Regional parents get remote help
NSW is running a trial that gives parents in regional and rural areas access to specialised support services for severe behavioural problems in young children.
The parent training program is delivered via the internet and aims to give access to specialist mental health therapy for families in remote areas.
Clinical psychologists will use a live video link to coach parents as they play with their children, then give support based on the interactions and behaviour they have witnessed.
“This is the first time that parents who don’t have easy access to specialist help in their community can receive live video-based coaching in parenting strategies while the parent and child are playing,” says Dr Jane Kohlhoff, from UNSW Medicine’s School of Psychiatry.
The project employs the play-based program, Parent Child Interaction Therapy (PCIT), which Dr Kohlhoff says is an evidence-based method of treating consistent and disruptive behaviour in children aged 2 to 4.
The PCIT therapy program will provide up to 6 to 12 sessions over a three month period, in which clinicians follow the same principles as when working with families in-person, coaching the parent through a one-way mirror while the parent and child play.

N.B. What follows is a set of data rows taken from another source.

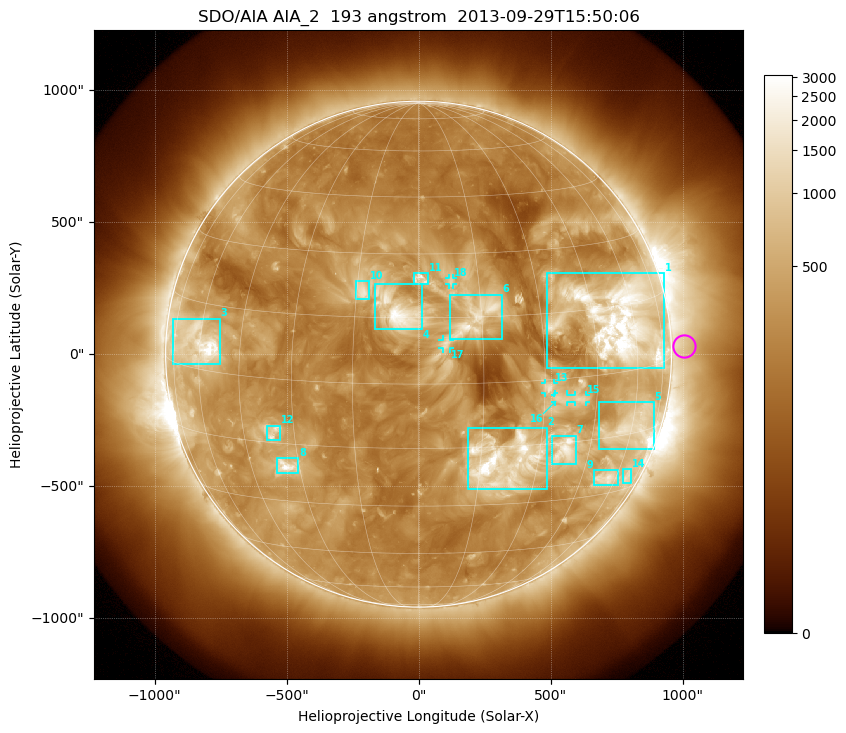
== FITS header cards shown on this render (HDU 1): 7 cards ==
TELESCOP= 'SDO/AIA'
INSTRUME= 'AIA_2'
WAVELNTH=                  193
WAVEUNIT= 'angstrom'
DATE-OBS= '2013-09-29T15:50:06.84'
CTYPE1  = 'HPLN-TAN'
CTYPE2  = 'HPLT-TAN'

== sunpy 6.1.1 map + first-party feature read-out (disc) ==
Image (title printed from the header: SDO/AIA AIA_2  193 angstrom  2013-09-29T15:50:06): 1024 x 1024 px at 2.4 arcsec/px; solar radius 958 arcsec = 399 px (full disc in frame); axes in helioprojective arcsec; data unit not stated in the header (colour bar unlabelled)
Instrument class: DISC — disc imager (sunpy class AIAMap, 193 A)
Bright regions (active regions / flare kernels): reference = the median radial profile (limb darkening/brightening removed); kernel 9 px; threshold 5 sigma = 670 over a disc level ~273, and >= 1.15x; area >= 12 px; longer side >= 10 px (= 24 arcsec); searched inside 0.97 R_sun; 18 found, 18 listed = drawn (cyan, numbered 1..; 5 of them under ~33 arcsec drawn as corner ticks so the feature stays visible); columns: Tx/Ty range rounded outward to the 5 arcsec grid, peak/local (2 s.f.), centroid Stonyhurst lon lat
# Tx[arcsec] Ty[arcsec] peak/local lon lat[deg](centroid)
1 485..930 -55..310 16 +54 +12
2 185..485 -510..-275 16 +21 -19
3 -930..-750 -40..135 12 -60 +6
4 -165..15 95..270 11 -5 +17
5 685..890 -360..-180 8.2 +61 -13
6 120..315 55..225 6.5 +14 +15
7 505..595 -415..-310 7.8 +37 -17
8 -535..-455 -450..-390 8.9 -34 -21
9 665..755 -495..-440 5.9 +55 -26
10 -235..-185 205..275 6 -14 +21
11 -20..35 265..310 6.5 +1 +24
12 -575..-525 -330..-270 4.9 -36 -13
13 480..510 -150..-110 5.6 +31 -2
14 770..810 -490..-435 3.5 +67 -26
15 590..635 -180..-155 3.9 +40 -5
16 515..565 -180..-150 4.1 +34 -4
17 90..120 20..55 3.1 +6 +9
18 115..130 265..290 3.9 +8 +23
Off-limb structures (1.02-1.3 R_sun): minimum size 162 px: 3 found; the strongest spans PA ~235..305 deg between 1.02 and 1.3 R_sun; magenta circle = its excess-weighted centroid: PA ~270 deg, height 1.05 R_sun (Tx ~1005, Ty ~30 arcsec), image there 1.5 x the reference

The aim of PCIT is to improve the child’s behaviour by strengthening the parent-child relationship and teaching positive limit-setting strategies.
Helping to mitigate behaviour problems early is key in improving family dynamics, preventing chronic problems emerging later in life, says Dr Kohlhoff.
“The whole program in based on the knowledge that children need warmth and sensitivity, combined with positive discipline,” she said.
“This type of access to specialist services is especially crucial for parents who are geographically isolated in rural towns or farms. There shouldn’t be stigma for parenting help, but there often is. This program allows parents to access support from a psychologist in their home and should help ease the burden on other mental health services.”
Dr Kohlhoff and her team intend to treat up to 50 families this year, with those already in the program showing a significant improvement in outcomes.